Может быть, он им и был. Странность его положения должна была настолько извратить всю его сущность, что если судить по его отношению к ближним и к целям человеческого существования, он и впрямь был безумцем. Ему удалось или, вернее, ему пришлось — порвать со всем окружающим миром, исчезнуть, покинуть свое место (и связанные с ним преимущества) среди живых, хоть он и не был допущен к мертвым. Жизнь отшельника никак не идет в сравнение с его жизнью. Он, как и прежде, был окружен городской сутолокой, но толпа проходила мимо, не замечая его. Он был, выражаясь фигурально, по-прежнему рядом с женой и со своим очагом, но уже никогда не ощущал более никакого тепла — ни от огня, ни от любви. Глубокое своеобразие судьбы Уэйкфилда заключалось в том, что он сохранил отпущенную ему долю человеческих привязанностей и интересов, будучи сам лишен возможности воздействовать на них. Было бы чрезвычайно любопытно проследить за влиянием, оказываемым подобными обстоятельствами как на его чувства, так и на разум, порознь и совокупно. И все-таки, хотя он и сильно изменился, он лишь редко отдавал себе в этом отчет и считал себя совсем таким же, как прежде. Проблески истины, правда, иногда его и озаряли, но только на мгновение. И, несмотря ни на что, он продолжал повторять:
«Я скоро вернусь!» — забывая, что он это говорит уже двадцать лет.

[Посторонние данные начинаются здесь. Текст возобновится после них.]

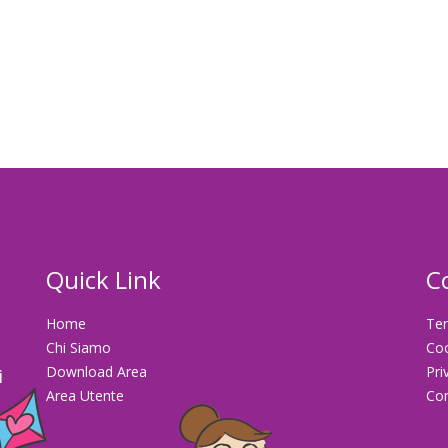
Quick Link
C
Home
Ter
Chi Siamo
Co
Download Area
Pri
i
Area Utente
Con
la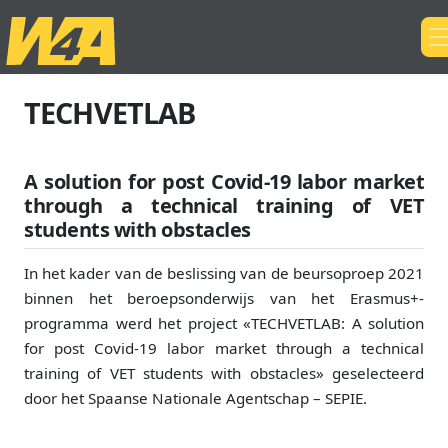
TECHVETLAB
A solution for post Covid-19 labor market
through a technical training of VET
students with obstacles
In het kader van de beslissing van de beursoproep 2021
binnen het beroepsonderwijs van het Erasmus+-
programma werd het project «TECHVETLAB: A solution
for post Covid-19 labor market through a technical
training of VET students with obstacles» geselecteerd
door het Spaanse Nationale Agentschap – SEPIE.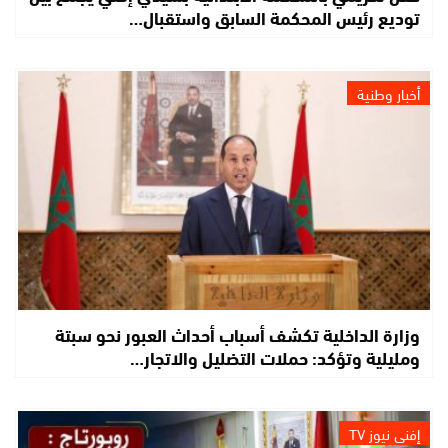
توديع رئيس المحكمة السابق واستقبال…
أخبار وطنية
وزارة الداخلية تكشف أسباب أحداث العبور نحو سبتة
ومليلية وتؤكد: حملات التضليل والاتجار…
إفني نيوز TV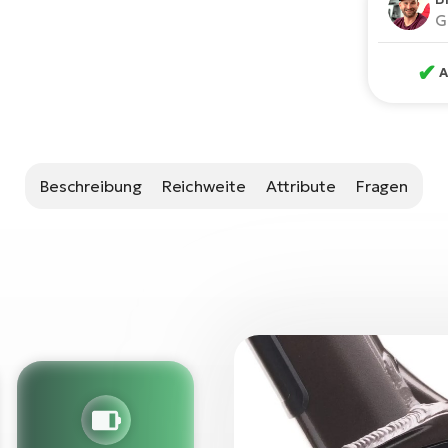
G
✔
A
Beschreibung
Reichweite
Attribute
Fragen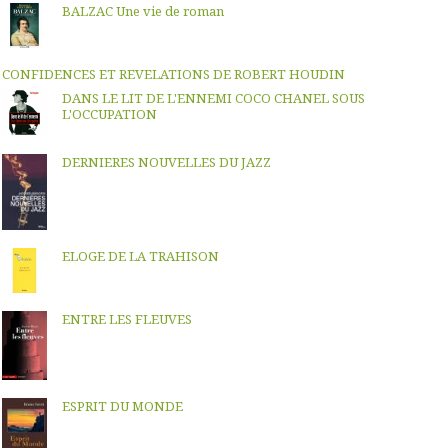
BALZAC Une vie de roman
CONFIDENCES ET REVELATIONS DE ROBERT HOUDIN
DANS LE LIT DE L'ENNEMI COCO CHANEL SOUS
L'OCCUPATION
DERNIERES NOUVELLES DU JAZZ
ELOGE DE LA TRAHISON
ENTRE LES FLEUVES
ESPRIT DU MONDE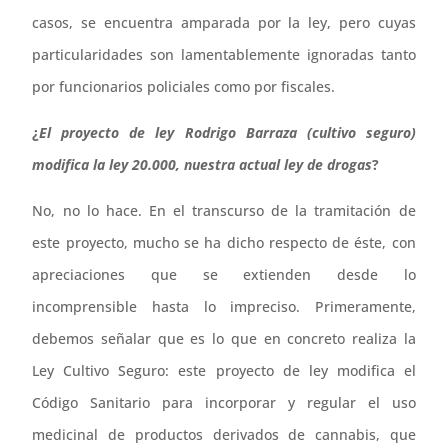
casos, se encuentra amparada por la ley, pero cuyas
particularidades son lamentablemente ignoradas tanto
por funcionarios policiales como por fiscales.
¿
El proyecto de ley Rodrigo Barraza (cultivo seguro)
modifica la ley 20.000, nuestra actual ley de drogas
?
No, no lo hace. En el transcurso de la tramitación de
este proyecto, mucho se ha dicho respecto de éste, con
apreciaciones que se extienden desde lo
incomprensible hasta lo impreciso. Primeramente,
debemos señalar que es lo que en concreto realiza la
Ley Cultivo Seguro: este proyecto de ley modifica el
Código Sanitario para incorporar y regular el uso
medicinal de productos derivados de cannabis, que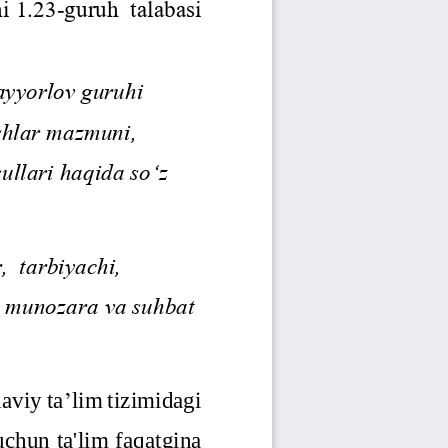
Jurnal Yordamchisi
Onlayn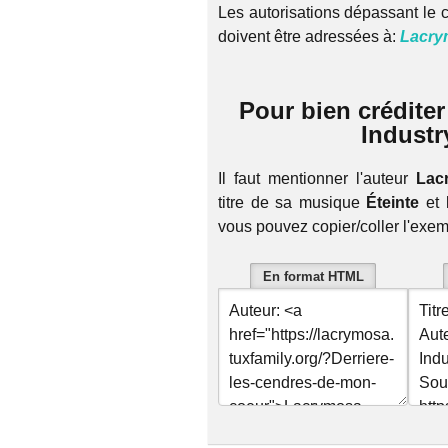
Les autorisations dépassant le c
doivent être adressées à:
Lacry
Pour bien crédite
Industr
Il faut mentionner l'auteur
Lac
titre de sa musique
Éteinte
et 
vous pouvez copier/coller l'exe
En format HTML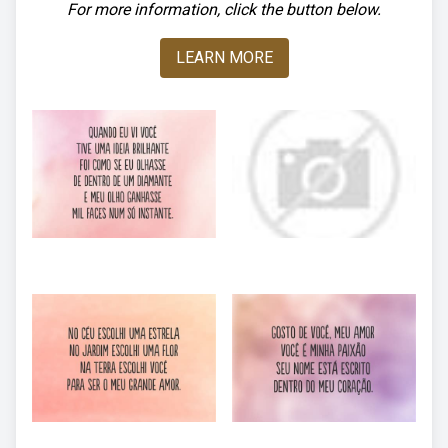
For more information, click the button below.
LEARN MORE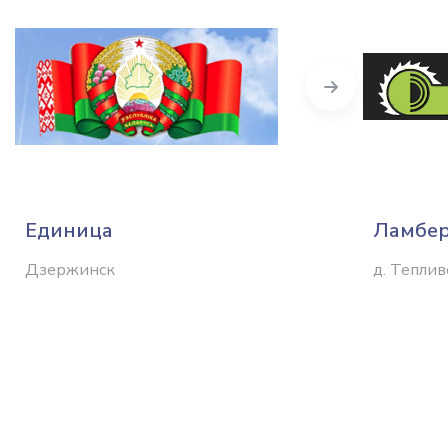
Next
Единица
Ламбе
Дзержинск
д. Тепли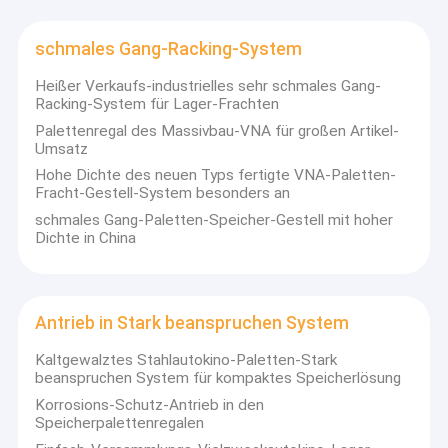
schmales Gang-Racking-System
Heißer Verkaufs-industrielles sehr schmales Gang-
Racking-System für Lager-Frachten
Palettenregal des Massivbau-VNA für großen Artikel-
Umsatz
Hohe Dichte des neuen Typs fertigte VNA-Paletten-
Fracht-Gestell-System besonders an
schmales Gang-Paletten-Speicher-Gestell mit hoher
Dichte in China
Antrieb in Stark beanspruchen System
Heim
2004 gegründet, Ironstone-Meca Industrie
ist ein
Kaltgewalztes Stahlautokino-Paletten-Stark
beanspruchen System für kompaktes Speicherlösung
professioneller Hersteller von Speicherausrüstung, der ein
Produkte
umfassendes Leistungsspektrum anbietet, einschließlich
Korrosions-Schutz-Antrieb in den
Design, Beratung, Produktion, technische Anleitung,
Speicherpalettenregalen
Videos
Installations- und Wartungsunterstützung.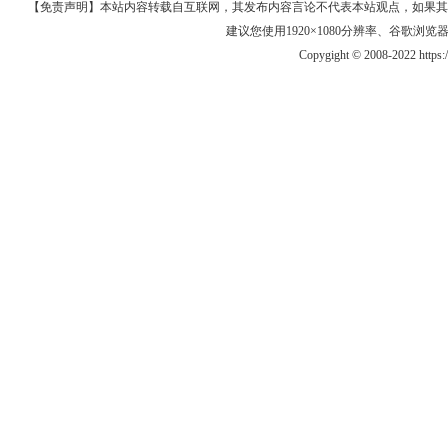
【免责声明】本站内容转载自互联网，其发布内容言论不代表本站观点，如果其链接、
建议您使用1920×1080分辨率、谷歌浏览器Goo
Copygight © 2008-2022 https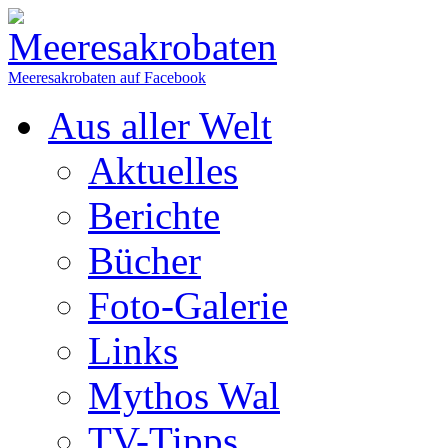
Meeresakrobaten auf Facebook
Aus aller Welt
Aktuelles
Berichte
Bücher
Foto-Galerie
Links
Mythos Wal
TV-Tipps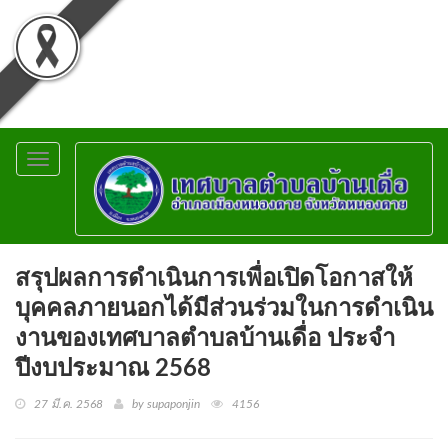
Toggle
navigation
สรุปผลการดำเนินการเพื่อเปิดโอกาสให้
บุคคลภายนอกได้มีส่วนร่วมในการดำเนิน
งานของเทศบาลตำบลบ้านเดื่อ ประจำ
ปีงบประมาณ 2568
27 มี.ค. 2568
by supaponjin
4156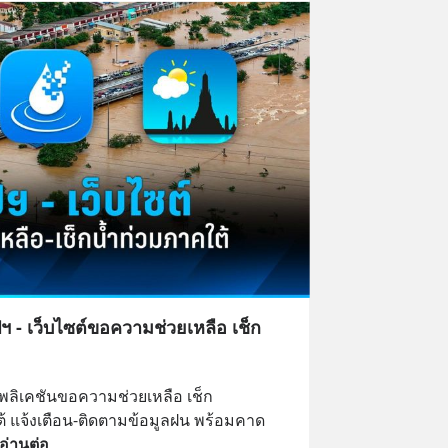
ฯ - เว็บไซต์ขอความช่วยเหลือ เช็ก
ปพลิเคชันขอความช่วยเหลือ เช็ก
้ แจ้งเตือน-ติดตามข้อมูลฝน พร้อมคาด
อ่านต่อ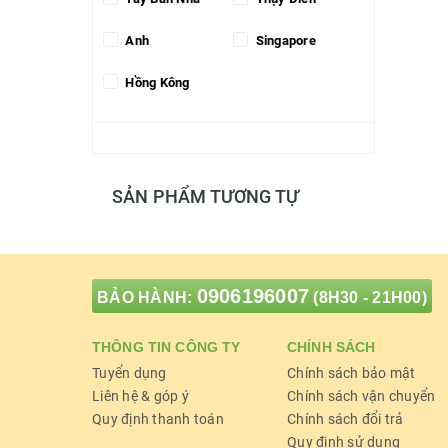
Anh
Singapore
Hồng Kông
SẢN PHẨM TƯƠNG TỰ
0906196007
BẢO HÀNH:
(8H30 - 21H00)
THÔNG TIN CÔNG TY
CHÍNH SÁCH
Tuyển dụng
Chính sách bảo mật
Liên hệ & góp ý
Chính sách vận chuyển
Quy định thanh toán
Chính sách đổi trả
Quy định sử dụng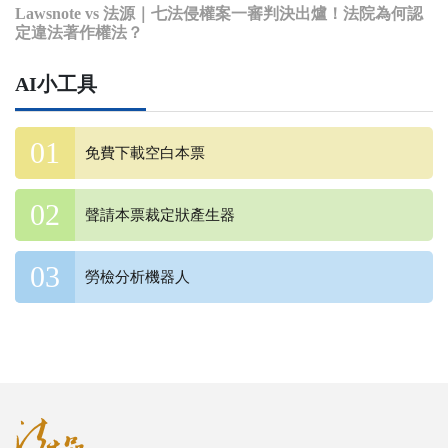
Lawsnote vs 法源｜七法侵權案一審判決出爐！法院為何認
定違法著作權法？
AI小工具
免費下載空白本票
聲請本票裁定狀產生器
勞檢分析機器人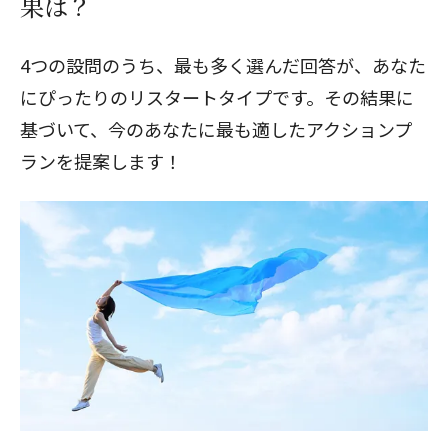
果は？
4つの設問のうち、最も多く選んだ回答が、あなた
にぴったりのリスタートタイプです。その結果に
基づいて、今のあなたに最も適したアクションプ
ランを提案します！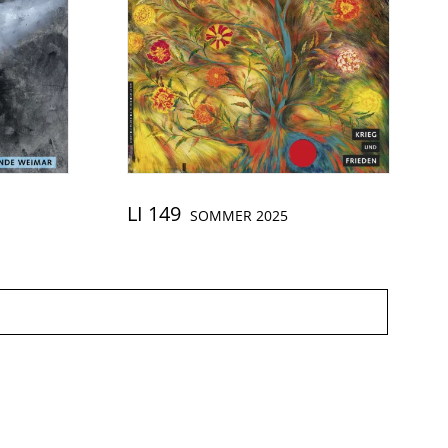
LI 149
SOMMER 2025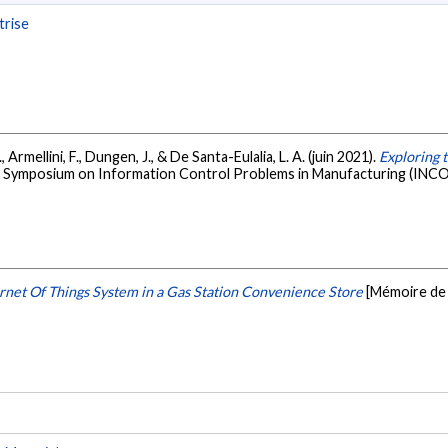
trise
 Armellini, F., Dungen, J., & De Santa-Eulalia, L. A. (juin 2021).
Exploring t
C Symposium on Information Control Problems in Manufacturing (INCO
rnet Of Things System in a Gas Station Convenience Store
[Mémoire de 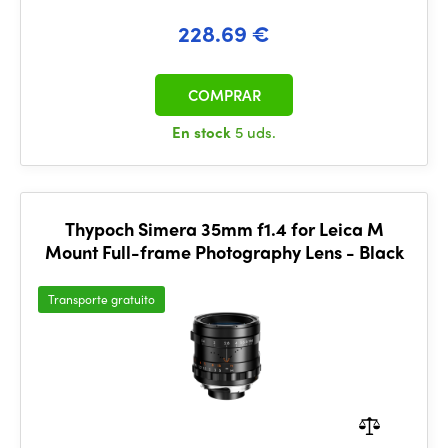
228.69 €
COMPRAR
En stock
5 uds.
Thypoch Simera 35mm f1.4 for Leica M
Mount Full-frame Photography Lens - Black
Transporte gratuito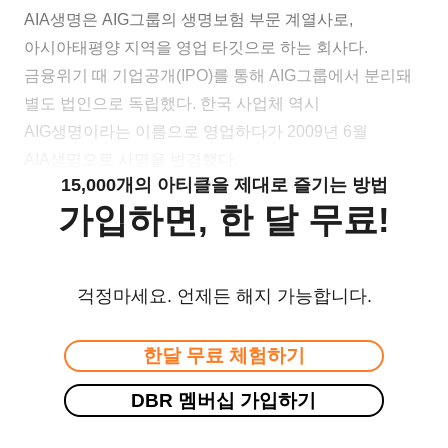
AIA생명은 AIG그룹의 생명보험 부문 계열사로,
아시아태평양 지역을 영업 타깃으로 하는 회사다.
금융위기 때 기업공개(IPO)를 통해 AIG그룹에서 분리돼
별도 법인으로 독립했다. 한국 사업체 역시
AIG생명이라는 이름으로 영업하다가 2009년 6월
AIA생명으로 사명을 변경했다.
15,000개의 아티클을 제대로 즐기는 방법
가입하면, 한 달 무료!
걱정마세요. 언제든 해지 가능합니다.
한달 무료 체험하기
DBR 멤버십 가입하기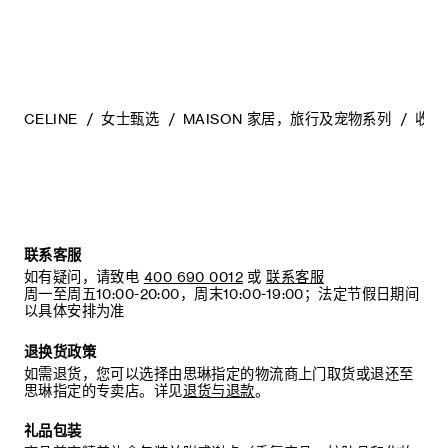
CELINE
女士甄选
MAISON 家居，旅行及宠物系列
收纳
联系客服
如有疑问，请致电
400 690 0012
或
联系客服
周一至周五10:00-20:00，周末10:00-19:00；法定节假日期间
以具体安排为准
退换货政策
如需退货，您可以选择由思琳指定的物流商上门取货或退还至
思琳指定的专卖店。详见
退货与退款
。
礼品包装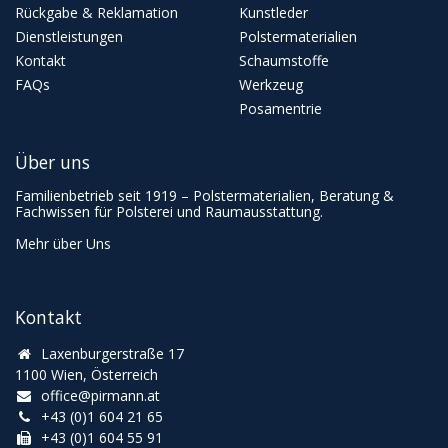
Rückgabe & Reklamation
Kunstleder
Dienstleistungen
Polstermaterialien
Kontakt
Schaumstoffe
FAQs
Werkzeug
Posamentrie
Über uns
Familienbetrieb seit 1919 – Polstermaterialien, Beratung &
Fachwissen für Polsterei und Raumausstattung.
Mehr über Uns
Kontakt
Laxenburgerstraße 17
1100 Wien, Österreich
office@pirmann.at
+43 (0)1 604 21 65
+43 (0)1 604 55 91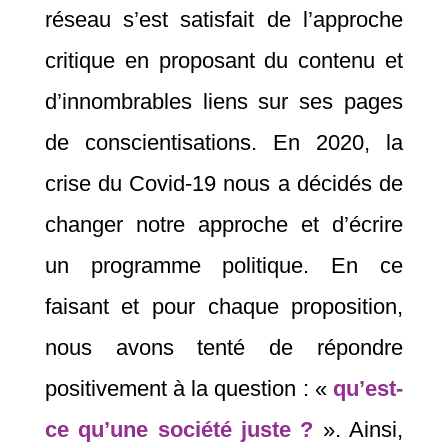
réseau s’est satisfait de l’approche
critique en proposant du contenu et
d’innombrables liens sur ses pages
de conscientisations. En 2020, la
crise du Covid-19 nous a décidés de
changer notre approche et d’écrire
un programme politique. En ce
faisant et pour chaque proposition,
nous avons tenté de répondre
positivement à la question : «
qu’est-
ce qu’une société juste ?
». Ainsi,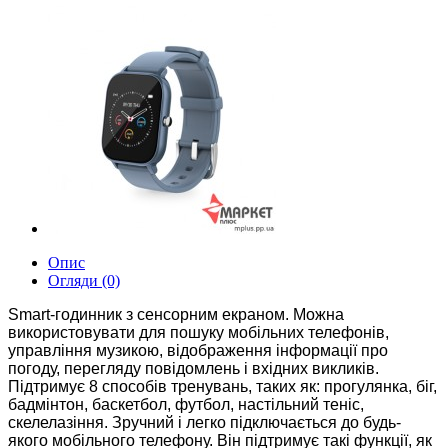
Опис
Огляди (0)
Smart-годинник з сенсорним екраном. Можна
використовувати для пошуку мобільних телефонів,
управління музикою, відображення інформації про
погоду, перегляду повідомлень і вхідних викликів.
Підтримує 8 способів тренувань, таких як: прогулянка, біг,
бадмінтон, баскетбол, футбол, настільний теніс,
скелелазіння. З
ручний і легко підключається до будь-
якого мобільного телефону. Він підтримує такі функції, як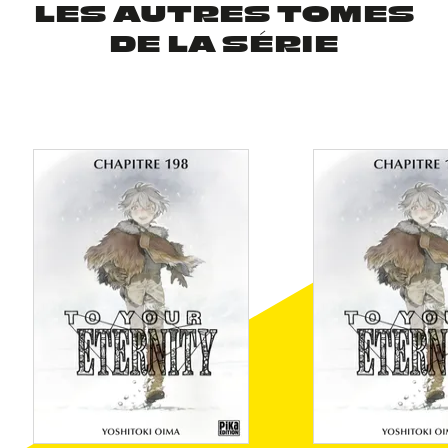
LES AUTRES TOMES
DE LA SÉRIE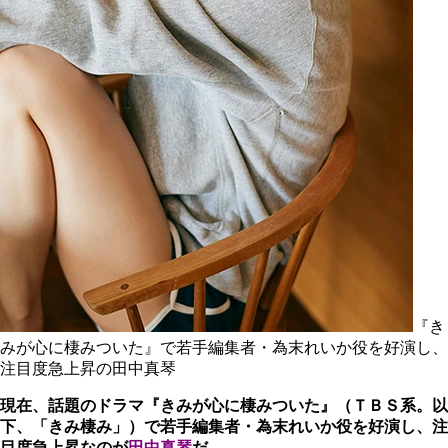
『き
みが心に棲みついた』で若手編集者・為末れいか役を好演し、
注目度急上昇の田中真琴
現在、話題のドラマ『きみが心に棲みついた』（ＴＢＳ系。以
下、「きみ棲み」）で若手編集者・為末れいか役を好演し、注
目度急上昇なのが
田中真琴
だ。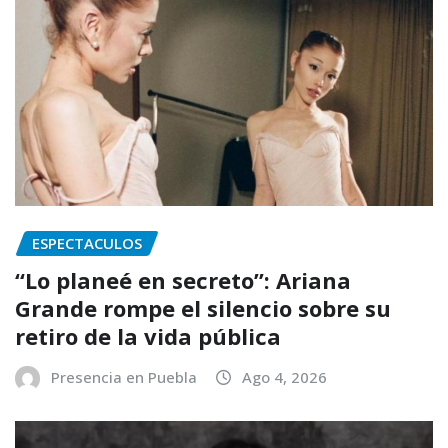
ESPECTACULOS
“Lo planeé en secreto”: Ariana
Grande rompe el silencio sobre su
retiro de la vida pública
Presencia en Puebla
Ago 4, 2026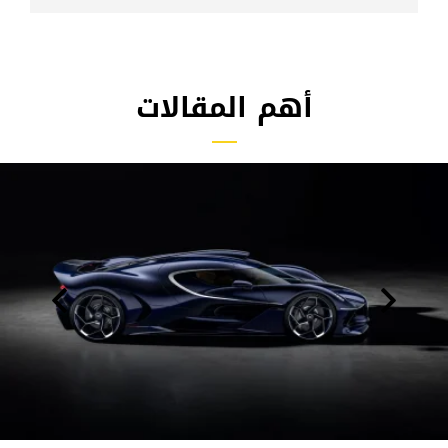
أهم المقالات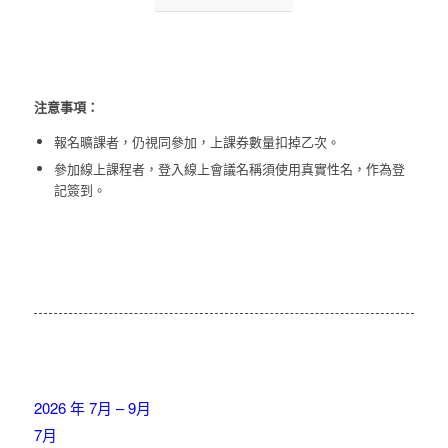
注意事項：
報名曠課者，仍視同參加，上課券數量扣掉乙次。
參加線上課程者，登入線上會議名稱須使用真實性名，作為登
記簽到。
2026 年 7月 – 9月
7月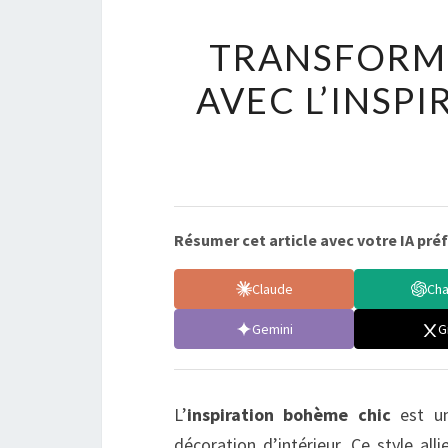
TRANSFORME
AVEC L’INSP
Résumer cet article avec votre IA préf
Claude
Ch
Gemini
G
L’
inspiration bohème chic
est un
décoration d’intérieur. Ce style alli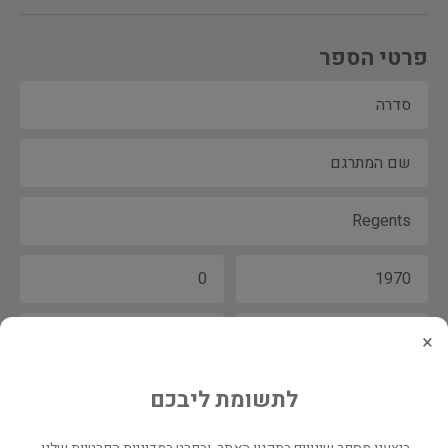
פרטי הספר
×
לתשומת ליבכם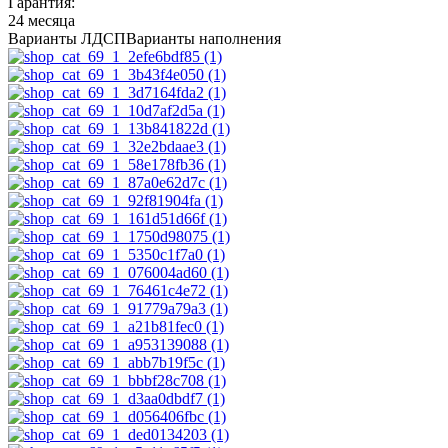
Гарантия:
24 месяца
Варианты ЛДСП
Варианты наполнения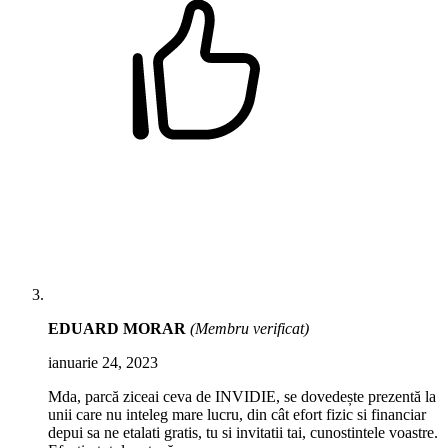
EDUARD MORAR
(Membru verificat)
ianuarie 24, 2023
Mda, parcă ziceai ceva de INVIDIE, se dovedește prezentă la
unii care nu inteleg mare lucru, din cât efort fizic si financiar
depui sa ne etalati gratis, tu si invitatii tai, cunostintele voastre.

Я, впрочем, могу себе представить, что задним числом эти двадцать лет казались Уэйкфилду не более долгим сроком, чем та неделя, которою он сначала ограничил свое отсутствие. Он, вероятно, рассматривал это происшествие как своего рода интермедию среди основных дел его жизни. Пройдет еще немного времени, думал он, и он решит, что теперь настал срок снова войти в свою гостиную; его жена всплеснет руками от радости, увидав того же, средних лет, мистера Уэйкфилда. Какая жестокая ошибка! Если бы время стало дожидаться конца наших милых дурачеств, мы бы все оставались молодыми людьми, все до единого, до дня Страшного суда.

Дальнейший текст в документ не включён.